### Given passage
———
Dear Jan,

There are a few things a would do in this case. The first is to check the 
processing to make sure the space group is really C2 and, although unlikely, 
not some other space group. 

The second thing would be to try to place the first component. From your email 
it is not clear to me whether or not you were able to place the first component 
after the second component had been placed. In your case, I would give both 
components to phaser and ask phaser to first place component 2 and then 
component 1.

It might be that the correct solution gets rejected because of clashes, so I 
would also try to trim the first component, or to increase the number of 
allowed clashes in Phaser. Although you expect two copies of your heterodimer, 
you may have a crystal with a high solvent content and only  one dimer in the 
asymmetric unit. In this case the crystal packing should make sense i.e. 
continuous crystal contacts in all three dimensions.

Best,
Herman


-----Ursprüngliche Nachricht-----
Von: CCP4 bulletin board [mailto:CCP4BB@JISCMAIL.AC.UK] Im Auftrag von Jan Félix
Gesendet: Freitag, 18. Oktober 2013 13:17
An: CCP4BB@JISCMAIL.AC.UK
Betreff: [ccp4bb] Molecular Replacement using low sequence identity templates

Dear all,
I have a question regarding Molecular Replacement using low sequence identity 
templates.
———
### Data records
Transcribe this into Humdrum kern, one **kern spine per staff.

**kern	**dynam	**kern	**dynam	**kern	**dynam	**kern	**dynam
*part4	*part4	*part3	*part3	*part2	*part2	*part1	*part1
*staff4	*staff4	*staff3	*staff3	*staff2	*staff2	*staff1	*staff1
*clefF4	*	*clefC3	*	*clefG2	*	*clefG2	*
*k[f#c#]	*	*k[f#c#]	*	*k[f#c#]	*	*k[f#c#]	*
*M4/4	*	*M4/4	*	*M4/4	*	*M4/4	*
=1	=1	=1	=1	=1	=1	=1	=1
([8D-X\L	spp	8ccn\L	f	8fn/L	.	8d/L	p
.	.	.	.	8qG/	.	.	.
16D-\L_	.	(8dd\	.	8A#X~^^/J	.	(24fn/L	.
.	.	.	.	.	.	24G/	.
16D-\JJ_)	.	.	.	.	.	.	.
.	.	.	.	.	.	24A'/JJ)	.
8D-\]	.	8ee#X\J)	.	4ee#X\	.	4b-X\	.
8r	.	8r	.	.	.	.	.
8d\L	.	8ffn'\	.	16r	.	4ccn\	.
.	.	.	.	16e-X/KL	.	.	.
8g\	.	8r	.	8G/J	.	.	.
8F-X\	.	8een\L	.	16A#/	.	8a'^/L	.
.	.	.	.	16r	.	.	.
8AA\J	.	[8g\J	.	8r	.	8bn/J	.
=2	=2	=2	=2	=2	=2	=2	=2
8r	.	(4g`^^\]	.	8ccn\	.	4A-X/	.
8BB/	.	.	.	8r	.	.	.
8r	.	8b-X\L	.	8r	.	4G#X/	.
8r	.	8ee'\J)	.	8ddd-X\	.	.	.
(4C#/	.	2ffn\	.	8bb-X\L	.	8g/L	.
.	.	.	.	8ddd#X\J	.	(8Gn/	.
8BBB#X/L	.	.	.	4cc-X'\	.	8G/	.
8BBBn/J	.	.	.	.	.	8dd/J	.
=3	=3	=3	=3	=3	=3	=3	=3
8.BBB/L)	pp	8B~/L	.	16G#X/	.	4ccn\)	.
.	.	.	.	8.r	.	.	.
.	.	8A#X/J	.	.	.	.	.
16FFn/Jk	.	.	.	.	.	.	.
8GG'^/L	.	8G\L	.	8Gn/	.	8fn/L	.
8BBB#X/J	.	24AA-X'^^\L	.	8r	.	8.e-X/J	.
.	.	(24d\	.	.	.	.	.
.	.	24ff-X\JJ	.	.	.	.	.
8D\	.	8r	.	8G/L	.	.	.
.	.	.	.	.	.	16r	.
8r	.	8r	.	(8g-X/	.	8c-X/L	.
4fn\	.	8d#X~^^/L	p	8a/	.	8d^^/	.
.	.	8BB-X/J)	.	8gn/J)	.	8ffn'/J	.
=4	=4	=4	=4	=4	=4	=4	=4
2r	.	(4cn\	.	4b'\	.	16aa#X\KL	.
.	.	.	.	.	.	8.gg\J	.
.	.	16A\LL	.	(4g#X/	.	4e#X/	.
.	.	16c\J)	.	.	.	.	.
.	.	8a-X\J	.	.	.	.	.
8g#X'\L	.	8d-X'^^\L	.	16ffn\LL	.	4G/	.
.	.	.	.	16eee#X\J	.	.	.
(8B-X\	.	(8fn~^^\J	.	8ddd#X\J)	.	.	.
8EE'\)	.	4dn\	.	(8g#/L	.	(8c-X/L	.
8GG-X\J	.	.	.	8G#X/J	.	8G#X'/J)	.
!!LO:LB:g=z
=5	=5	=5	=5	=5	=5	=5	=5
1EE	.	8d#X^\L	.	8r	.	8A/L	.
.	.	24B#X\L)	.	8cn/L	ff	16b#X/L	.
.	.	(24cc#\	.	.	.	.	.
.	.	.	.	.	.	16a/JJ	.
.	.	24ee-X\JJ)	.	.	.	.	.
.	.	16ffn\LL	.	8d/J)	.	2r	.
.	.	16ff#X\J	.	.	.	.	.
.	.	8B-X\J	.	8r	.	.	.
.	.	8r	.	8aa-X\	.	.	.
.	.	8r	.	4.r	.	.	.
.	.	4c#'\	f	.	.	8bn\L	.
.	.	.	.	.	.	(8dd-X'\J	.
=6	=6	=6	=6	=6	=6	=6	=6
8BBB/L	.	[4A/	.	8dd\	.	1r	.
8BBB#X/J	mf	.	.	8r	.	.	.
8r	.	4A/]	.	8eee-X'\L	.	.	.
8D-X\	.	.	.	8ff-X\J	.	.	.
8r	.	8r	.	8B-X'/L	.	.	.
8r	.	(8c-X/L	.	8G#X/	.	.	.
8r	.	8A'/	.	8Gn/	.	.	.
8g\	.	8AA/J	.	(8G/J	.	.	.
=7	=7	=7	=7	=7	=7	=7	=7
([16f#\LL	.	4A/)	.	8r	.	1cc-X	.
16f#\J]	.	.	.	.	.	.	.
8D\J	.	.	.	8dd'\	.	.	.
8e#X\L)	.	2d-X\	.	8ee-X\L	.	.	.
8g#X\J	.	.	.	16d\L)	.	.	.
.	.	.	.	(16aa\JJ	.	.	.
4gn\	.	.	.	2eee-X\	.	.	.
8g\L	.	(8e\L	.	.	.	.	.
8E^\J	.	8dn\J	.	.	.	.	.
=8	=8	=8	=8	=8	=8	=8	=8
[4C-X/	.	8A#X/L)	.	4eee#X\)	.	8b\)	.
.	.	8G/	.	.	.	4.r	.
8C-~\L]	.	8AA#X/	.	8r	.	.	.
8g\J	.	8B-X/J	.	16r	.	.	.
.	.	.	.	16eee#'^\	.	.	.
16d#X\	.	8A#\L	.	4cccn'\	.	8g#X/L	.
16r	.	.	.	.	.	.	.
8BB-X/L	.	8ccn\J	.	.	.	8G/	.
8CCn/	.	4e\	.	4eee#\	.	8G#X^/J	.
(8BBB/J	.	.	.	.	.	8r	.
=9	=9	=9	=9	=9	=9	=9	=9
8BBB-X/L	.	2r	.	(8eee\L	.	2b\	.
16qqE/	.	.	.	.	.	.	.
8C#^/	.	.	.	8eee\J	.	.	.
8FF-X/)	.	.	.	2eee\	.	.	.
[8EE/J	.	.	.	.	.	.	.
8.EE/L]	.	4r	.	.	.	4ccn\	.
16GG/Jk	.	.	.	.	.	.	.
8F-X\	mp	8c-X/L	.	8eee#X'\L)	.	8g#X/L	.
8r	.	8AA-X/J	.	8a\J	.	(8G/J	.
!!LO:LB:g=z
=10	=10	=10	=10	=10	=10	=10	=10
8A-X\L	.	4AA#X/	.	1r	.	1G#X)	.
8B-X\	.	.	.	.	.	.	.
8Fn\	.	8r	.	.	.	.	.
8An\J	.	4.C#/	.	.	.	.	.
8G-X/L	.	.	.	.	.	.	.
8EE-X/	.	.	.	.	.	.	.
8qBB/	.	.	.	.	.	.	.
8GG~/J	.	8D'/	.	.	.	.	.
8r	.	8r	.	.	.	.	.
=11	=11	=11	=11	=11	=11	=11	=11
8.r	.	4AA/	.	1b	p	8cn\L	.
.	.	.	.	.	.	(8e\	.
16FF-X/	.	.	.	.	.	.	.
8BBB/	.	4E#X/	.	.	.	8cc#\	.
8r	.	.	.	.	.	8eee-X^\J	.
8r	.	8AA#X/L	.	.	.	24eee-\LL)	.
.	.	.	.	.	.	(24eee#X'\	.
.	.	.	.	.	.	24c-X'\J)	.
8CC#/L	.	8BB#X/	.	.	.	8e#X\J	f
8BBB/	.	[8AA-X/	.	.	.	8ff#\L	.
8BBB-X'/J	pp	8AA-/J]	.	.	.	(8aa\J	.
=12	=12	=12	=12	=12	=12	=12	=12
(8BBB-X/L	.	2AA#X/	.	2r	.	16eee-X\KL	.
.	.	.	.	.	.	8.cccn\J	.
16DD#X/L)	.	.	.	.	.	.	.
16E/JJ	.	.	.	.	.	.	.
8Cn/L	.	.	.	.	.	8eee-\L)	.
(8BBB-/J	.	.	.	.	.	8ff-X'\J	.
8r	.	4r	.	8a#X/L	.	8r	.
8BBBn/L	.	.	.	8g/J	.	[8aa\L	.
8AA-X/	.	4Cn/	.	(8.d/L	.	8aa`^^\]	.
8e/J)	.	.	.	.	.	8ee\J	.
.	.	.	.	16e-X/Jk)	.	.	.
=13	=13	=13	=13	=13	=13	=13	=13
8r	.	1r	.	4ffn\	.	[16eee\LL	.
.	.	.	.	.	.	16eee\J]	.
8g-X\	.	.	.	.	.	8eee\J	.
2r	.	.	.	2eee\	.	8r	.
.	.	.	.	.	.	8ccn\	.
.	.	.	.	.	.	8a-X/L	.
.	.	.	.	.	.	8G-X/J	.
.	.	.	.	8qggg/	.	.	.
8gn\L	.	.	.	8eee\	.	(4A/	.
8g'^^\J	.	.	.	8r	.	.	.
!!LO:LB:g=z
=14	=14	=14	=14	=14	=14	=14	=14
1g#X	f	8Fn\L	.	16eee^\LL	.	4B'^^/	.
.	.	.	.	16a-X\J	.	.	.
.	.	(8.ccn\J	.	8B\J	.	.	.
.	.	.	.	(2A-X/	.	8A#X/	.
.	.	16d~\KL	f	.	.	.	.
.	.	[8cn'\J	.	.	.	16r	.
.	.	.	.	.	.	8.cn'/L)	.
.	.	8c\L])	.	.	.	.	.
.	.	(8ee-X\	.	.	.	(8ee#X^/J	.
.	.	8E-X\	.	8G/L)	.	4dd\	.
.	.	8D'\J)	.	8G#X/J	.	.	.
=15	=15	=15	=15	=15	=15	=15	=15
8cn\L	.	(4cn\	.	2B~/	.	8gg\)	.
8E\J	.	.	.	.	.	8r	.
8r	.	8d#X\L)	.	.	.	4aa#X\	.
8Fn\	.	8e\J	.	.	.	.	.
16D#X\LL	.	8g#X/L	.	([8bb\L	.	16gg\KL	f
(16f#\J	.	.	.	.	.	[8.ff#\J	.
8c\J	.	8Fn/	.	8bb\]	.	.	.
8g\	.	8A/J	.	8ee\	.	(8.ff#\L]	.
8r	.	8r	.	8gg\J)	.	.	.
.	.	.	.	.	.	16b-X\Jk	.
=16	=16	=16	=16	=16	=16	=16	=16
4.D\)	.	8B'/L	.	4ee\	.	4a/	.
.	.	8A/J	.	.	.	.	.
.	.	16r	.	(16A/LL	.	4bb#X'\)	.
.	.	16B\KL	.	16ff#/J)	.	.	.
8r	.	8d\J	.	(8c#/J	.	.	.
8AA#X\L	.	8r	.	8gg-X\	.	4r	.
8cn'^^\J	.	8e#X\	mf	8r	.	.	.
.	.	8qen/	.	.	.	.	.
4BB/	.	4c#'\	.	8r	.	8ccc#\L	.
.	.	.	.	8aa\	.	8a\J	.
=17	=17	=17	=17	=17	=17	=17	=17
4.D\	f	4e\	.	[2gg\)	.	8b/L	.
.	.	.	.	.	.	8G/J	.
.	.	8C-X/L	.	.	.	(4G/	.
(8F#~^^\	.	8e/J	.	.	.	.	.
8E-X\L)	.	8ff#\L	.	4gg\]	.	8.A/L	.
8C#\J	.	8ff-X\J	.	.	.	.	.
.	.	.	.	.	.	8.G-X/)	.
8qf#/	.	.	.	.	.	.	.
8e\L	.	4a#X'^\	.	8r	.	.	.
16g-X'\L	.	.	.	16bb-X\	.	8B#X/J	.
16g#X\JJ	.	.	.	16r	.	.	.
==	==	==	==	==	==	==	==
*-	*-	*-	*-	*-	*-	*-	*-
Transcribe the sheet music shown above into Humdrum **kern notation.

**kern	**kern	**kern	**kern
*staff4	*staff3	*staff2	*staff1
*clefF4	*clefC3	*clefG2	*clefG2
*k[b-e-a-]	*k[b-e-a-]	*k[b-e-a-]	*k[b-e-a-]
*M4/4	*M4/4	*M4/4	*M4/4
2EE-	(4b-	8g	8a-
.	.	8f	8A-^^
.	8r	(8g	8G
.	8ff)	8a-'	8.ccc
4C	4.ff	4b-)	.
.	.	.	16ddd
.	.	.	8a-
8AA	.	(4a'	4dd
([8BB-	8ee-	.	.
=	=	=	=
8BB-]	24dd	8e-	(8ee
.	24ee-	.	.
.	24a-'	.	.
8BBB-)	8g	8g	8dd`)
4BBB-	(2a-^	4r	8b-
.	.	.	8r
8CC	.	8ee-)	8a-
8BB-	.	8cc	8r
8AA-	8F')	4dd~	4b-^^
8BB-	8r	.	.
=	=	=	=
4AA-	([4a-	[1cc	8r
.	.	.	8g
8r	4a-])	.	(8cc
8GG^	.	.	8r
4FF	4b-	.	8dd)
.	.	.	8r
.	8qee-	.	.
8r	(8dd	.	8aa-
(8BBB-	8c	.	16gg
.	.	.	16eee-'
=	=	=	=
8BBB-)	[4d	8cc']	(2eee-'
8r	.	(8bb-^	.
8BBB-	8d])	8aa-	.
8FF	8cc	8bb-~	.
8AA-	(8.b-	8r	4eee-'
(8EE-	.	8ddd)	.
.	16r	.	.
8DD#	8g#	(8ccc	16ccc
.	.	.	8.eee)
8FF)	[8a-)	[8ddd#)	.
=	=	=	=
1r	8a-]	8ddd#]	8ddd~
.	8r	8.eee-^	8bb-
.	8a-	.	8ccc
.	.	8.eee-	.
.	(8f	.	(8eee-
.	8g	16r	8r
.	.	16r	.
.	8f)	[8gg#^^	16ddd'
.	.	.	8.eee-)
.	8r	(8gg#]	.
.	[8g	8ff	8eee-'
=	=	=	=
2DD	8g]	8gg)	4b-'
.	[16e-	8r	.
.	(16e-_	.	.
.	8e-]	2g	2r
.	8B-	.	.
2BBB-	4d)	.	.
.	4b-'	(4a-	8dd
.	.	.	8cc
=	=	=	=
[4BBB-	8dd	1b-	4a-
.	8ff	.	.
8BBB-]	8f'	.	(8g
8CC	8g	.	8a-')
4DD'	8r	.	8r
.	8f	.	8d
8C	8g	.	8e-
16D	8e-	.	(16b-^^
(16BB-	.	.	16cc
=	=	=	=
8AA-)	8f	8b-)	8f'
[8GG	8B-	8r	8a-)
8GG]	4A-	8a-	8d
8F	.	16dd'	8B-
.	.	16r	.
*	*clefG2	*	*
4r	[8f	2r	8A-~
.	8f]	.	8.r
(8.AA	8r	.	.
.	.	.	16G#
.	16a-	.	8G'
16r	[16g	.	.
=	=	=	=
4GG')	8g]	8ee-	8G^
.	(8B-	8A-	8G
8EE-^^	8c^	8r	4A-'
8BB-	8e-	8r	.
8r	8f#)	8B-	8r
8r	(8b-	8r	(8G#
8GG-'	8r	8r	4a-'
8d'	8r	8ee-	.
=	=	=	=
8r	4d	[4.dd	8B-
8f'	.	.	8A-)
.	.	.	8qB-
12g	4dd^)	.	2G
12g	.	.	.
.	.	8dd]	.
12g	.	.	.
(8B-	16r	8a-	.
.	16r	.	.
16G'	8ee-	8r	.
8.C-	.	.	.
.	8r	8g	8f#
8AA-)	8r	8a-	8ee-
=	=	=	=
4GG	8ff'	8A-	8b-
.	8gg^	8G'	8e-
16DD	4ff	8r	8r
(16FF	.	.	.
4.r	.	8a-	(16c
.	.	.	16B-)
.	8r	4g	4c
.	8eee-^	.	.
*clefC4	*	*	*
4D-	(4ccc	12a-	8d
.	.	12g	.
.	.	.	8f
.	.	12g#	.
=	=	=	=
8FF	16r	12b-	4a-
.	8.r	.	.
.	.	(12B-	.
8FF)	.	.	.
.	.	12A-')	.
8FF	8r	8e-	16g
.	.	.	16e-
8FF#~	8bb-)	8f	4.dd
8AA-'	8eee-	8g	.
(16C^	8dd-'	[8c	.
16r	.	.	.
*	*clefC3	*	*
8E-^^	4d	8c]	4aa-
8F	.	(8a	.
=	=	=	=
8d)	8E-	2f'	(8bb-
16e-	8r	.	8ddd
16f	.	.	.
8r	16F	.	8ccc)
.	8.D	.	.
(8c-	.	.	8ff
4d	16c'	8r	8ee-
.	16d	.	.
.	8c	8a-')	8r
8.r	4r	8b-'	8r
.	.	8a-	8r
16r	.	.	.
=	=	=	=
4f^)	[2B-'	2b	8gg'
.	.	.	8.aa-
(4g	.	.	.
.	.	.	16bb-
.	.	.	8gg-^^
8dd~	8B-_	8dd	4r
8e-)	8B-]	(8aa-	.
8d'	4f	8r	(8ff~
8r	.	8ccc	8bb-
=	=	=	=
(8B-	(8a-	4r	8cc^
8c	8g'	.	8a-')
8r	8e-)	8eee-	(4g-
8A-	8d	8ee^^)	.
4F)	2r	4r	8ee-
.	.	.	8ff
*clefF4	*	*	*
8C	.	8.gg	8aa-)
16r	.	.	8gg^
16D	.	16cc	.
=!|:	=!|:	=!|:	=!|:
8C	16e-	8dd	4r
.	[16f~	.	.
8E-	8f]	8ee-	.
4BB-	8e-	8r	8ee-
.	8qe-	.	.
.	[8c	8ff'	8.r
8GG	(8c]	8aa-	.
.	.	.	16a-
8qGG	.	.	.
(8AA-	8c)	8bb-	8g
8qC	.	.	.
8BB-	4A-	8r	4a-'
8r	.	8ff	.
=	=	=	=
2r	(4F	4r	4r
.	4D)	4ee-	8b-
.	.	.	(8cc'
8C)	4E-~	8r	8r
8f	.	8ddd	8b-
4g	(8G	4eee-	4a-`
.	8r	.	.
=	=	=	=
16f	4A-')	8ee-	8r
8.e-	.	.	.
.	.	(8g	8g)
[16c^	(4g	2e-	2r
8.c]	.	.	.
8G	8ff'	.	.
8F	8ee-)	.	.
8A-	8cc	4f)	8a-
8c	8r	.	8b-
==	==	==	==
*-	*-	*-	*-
———
### Exercise details
List every header label that introduces a line in the forwarded original message of the email reply, in order.

### Problem solution
Von, Gesendet, An, Betreff